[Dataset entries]
__________

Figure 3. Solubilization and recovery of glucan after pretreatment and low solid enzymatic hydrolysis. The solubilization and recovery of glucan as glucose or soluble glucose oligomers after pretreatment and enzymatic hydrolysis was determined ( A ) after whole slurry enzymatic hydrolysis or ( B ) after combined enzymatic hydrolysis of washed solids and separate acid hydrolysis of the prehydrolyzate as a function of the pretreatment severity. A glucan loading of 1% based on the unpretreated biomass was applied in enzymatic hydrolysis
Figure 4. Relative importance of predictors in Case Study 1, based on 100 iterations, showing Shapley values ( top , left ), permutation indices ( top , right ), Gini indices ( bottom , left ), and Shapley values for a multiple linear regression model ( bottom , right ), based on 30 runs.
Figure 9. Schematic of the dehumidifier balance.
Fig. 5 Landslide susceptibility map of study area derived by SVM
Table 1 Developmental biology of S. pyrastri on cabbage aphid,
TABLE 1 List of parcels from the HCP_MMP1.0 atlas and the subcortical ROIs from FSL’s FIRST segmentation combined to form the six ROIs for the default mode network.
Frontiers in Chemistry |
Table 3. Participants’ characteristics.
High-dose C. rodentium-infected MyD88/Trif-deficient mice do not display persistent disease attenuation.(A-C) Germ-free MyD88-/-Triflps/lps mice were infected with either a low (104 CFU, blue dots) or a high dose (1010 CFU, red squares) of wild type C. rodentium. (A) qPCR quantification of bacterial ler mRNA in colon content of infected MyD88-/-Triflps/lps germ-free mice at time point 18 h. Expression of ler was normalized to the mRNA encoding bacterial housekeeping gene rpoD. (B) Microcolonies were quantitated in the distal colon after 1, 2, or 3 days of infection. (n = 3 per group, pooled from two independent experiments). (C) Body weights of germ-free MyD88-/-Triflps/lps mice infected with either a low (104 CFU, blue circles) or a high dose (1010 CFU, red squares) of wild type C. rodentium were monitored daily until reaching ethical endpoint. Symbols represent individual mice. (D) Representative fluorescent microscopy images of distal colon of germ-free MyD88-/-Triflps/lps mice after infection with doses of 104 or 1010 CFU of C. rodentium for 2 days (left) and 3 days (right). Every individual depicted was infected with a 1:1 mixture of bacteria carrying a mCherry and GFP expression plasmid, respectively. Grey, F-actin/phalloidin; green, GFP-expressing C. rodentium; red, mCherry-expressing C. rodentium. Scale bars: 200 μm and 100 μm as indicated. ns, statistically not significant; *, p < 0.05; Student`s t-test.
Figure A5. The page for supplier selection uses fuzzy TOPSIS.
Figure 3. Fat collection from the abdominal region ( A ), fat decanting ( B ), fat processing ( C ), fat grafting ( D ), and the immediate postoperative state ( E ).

__________

§ **Exercise brief**
Return all of the above records exactly, leaving no line out.

§ **Completed task**
Figure 3. Solubilization and recovery of glucan after pretreatment and low solid enzymatic hydrolysis. The solubilization and recovery of glucan as glucose or soluble glucose oligomers after pretreatment and enzymatic hydrolysis was determined ( A ) after whole slurry enzymatic hydrolysis or ( B ) after combined enzymatic hydrolysis of washed solids and separate acid hydrolysis of the prehydrolyzate as a function of the pretreatment severity. A glucan loading of 1% based on the unpretreated biomass was applied in enzymatic hydrolysis
Figure 4. Relative importance of predictors in Case Study 1, based on 100 iterations, showing Shapley values ( top , left ), permutation indices ( top , right ), Gini indices ( bottom , left ), and Shapley values for a multiple linear regression model ( bottom , right ), based on 30 runs.
Figure 9. Schematic of the dehumidifier balance.
Fig. 5 Landslide susceptibility map of study area derived by SVM
Table 1 Developmental biology of S. pyrastri on cabbage aphid,
TABLE 1 List of parcels from the HCP_MMP1.0 atlas and the subcortical ROIs from FSL’s FIRST segmentation combined to form the six ROIs for the default mode network.
Frontiers in Chemistry |
Table 3. Participants’ characteristics.
High-dose C. rodentium-infected MyD88/Trif-deficient mice do not display persistent disease attenuation.(A-C) Germ-free MyD88-/-Triflps/lps mice were infected with either a low (104 CFU, blue dots) or a high dose (1010 CFU, red squares) of wild type C. rodentium. (A) qPCR quantification of bacterial ler mRNA in colon content of infected MyD88-/-Triflps/lps germ-free mice at time point 18 h. Expression of ler was normalized to the mRNA encoding bacterial housekeeping gene rpoD. (B) Microcolonies were quantitated in the distal colon after 1, 2, or 3 days of infection. (n = 3 per group, pooled from two independent experiments). (C) Body weights of germ-free MyD88-/-Triflps/lps mice infected with either a low (104 CFU, blue circles) or a high dose (1010 CFU, red squares) of wild type C. rodentium were monitored daily until reaching ethical endpoint. Symbols represent individual mice. (D) Representative fluorescent microscopy images of distal colon of germ-free MyD88-/-Triflps/lps mice after infection with doses of 104 or 1010 CFU of C. rodentium for 2 days (left) and 3 days (right). Every individual depicted was infected with a 1:1 mixture of bacteria carrying a mCherry and GFP expression plasmid, respectively. Grey, F-actin/phalloidin; green, GFP-expressing C. rodentium; red, mCherry-expressing C. rodentium. Scale bars: 200 μm and 100 μm as indicated. ns, statistically not significant; *, p < 0.05; Student`s t-test.
Figure A5. The page for supplier selection uses fuzzy TOPSIS.
Figure 3. Fat collection from the abdominal region ( A ), fat decanting ( B ), fat processing ( C ), fat grafting ( D ), and the immediate postoperative state ( E ).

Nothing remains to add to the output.